Key value for chemical safety assessment

Fresh water invertebrates

Fresh water invertebrates

Effect concentration:

531.8 mg/L

Additional information

Predicted data of the target chemical and various supporting weight of evidence studies for its read across analogue were reviewed for short term toxicity to aquatic invertebrates endpoint which are summarized as below:

 

The short-term toxicity of the test chemical to aquatic invertebrates was predicted using EPI Suite ECOSAR version 1.11. On the basis of effect of test chemical observed in a static system on the mobility of the test organism during the 48 hr exposure duration, the lethal effect concentration (LC50) for the test chemical was estimated to be 531.896 mg/l.

 

In a supporting weight of evidence study from study report,to evaluate the influence of the test item on the mobility and survival of Daphnia magna an Acute Immobilisation Test according to OECD TG 202, EU Method C.2. and US EPA OCSPP 850.1010 was carried out under static conditions and in compliance with the GLP principles. Five animals in four replicates were exposed for 48 hours to nominal test item concentrations of 6.25, 12.5, 25, 50 and 100 mg/L. In addition, a blank control including the test medium but without the test item was performed.
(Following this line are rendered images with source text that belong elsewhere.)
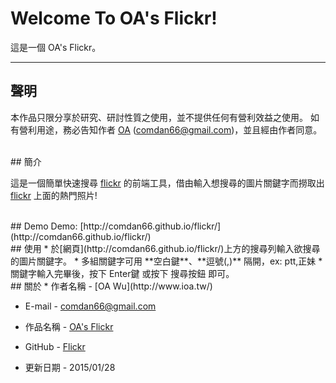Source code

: # Welcome To OA's Flickr!
這是一個 OA's Flickr。

---
## 聲明
本作品只限分享於研究、研討性質之使用，並不提供任何有營利效益之使用。
如有營利用途，務必告知作者 [OA](http://www.ioa.tw/) (<comdan66@gmail.com>)，並且經由作者同意。


<br/>
## 簡介

這是一個簡單快速搜尋 [flickr](https://www.flickr.com/) 的前端工具，借由輸入想搜尋的圖片關鍵字而撈取出 [flickr](https://www.flickr.com/) 上面的熱門照片!

<br/>
## Demo
Demo: [http://comdan66.github.io/flickr/](http://comdan66.github.io/flickr/)

<br/>
## 使用
* 於[網頁](http://comdan66.github.io/flickr/)上方的搜尋列輸入欲搜尋的圖片關鍵字。
* 多組關鍵字可用 **空白鍵**、**逗號(,)** 隔開，ex: ptt,正妹
* 關鍵字輸入完畢後，按下 Enter鍵 或按下 搜尋按鈕 即可。

<br/>
## 關於
* 作者名稱 - [OA Wu](http://www.ioa.tw/)

* E-mail - <comdan66@gmail.com>

* 作品名稱 - [OA's Flickr](http://comdan66.github.io/flickr/)

* GitHub - [Flickr](https://github.com/comdan66/flickr)

* 更新日期 - 2015/01/28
The test item concentrations were analytically verified by using HPLC-UV to be 5.715, 12.43, 25.93, 50.37 and 102.66 mg/L after 48 hours. The test item concentration was thus 91 – 104 % of the nominal at the end of the experimental phase (at the start of the test: 95 –100 of the nominal). Therefore, all biological results are based on nominal concentrations. The suitability of the test system was confirmed by a positive control with the reference substance potassium dichromate (24h EC50 = 1.12 mg/L). All validity criteria of the test guidelines were fulfilled. The mobility of the test animals was recorded after 24 and 48 hours of exposure. As a result, the 48-hour EC50 of the test item was determined to be >100 mg/L in nominal (95 % conf. limits: 91.4 – 331.8 calculated). The 48-hour EC10 was found to be 66.1 mg/L in nominal (95 % conf. limits: 18.7 – 82.5 mg/L).

 

For the test chemical, an acute Immobilisation Test according to OECD TG 202, EU Method C.2. and US EPA OCSPP 850.1010 was carried out under static conditions and in compliance with the GLP principles. Five animals in four replicates were exposed for 48 hours to nominal test item concentrations of 6.25, 12.5, 25, 50 and 100 mg/L. In addition, a blank control including the test medium but without the test item was performed. The test item concentrations were analytically verified by using HPLC-UV to be 5.715, 12.43, 25.93, 50.37 and 102.66 mg/L after 48 hours. The test item concentration was thus 91 – 104 % of the nominal at the end of the experimental phase (at the start of the test: 95 –100 of the nominal). Therefore, all biological results are based on nominal concentrations. The suitability of the test system was confirmed by a positive control with the reference substance potassium dichromate (24h EC50 = 1.12 mg/L). All validity criteria of the test guidelines were fulfilled. The mobility of the test animals was recorded after 24 and 48 hours of exposure. As a result, the 48-hour EC50 of the test item was determined to be >100 mg/L in nominal (95 % conf. limits: 91.4 – 331.8 calculated). The 48-hour EC10 was found to be 66.1 mg/L in nominal (95 % conf. limits: 18.7 – 82.5 mg/L).

 

On the basis of the above results, test chemical was considered as non-toxic to aquatic invertebrates at environmental relevant concentrations and hence, considered to be 'not classified' as per the CLP classification criteria.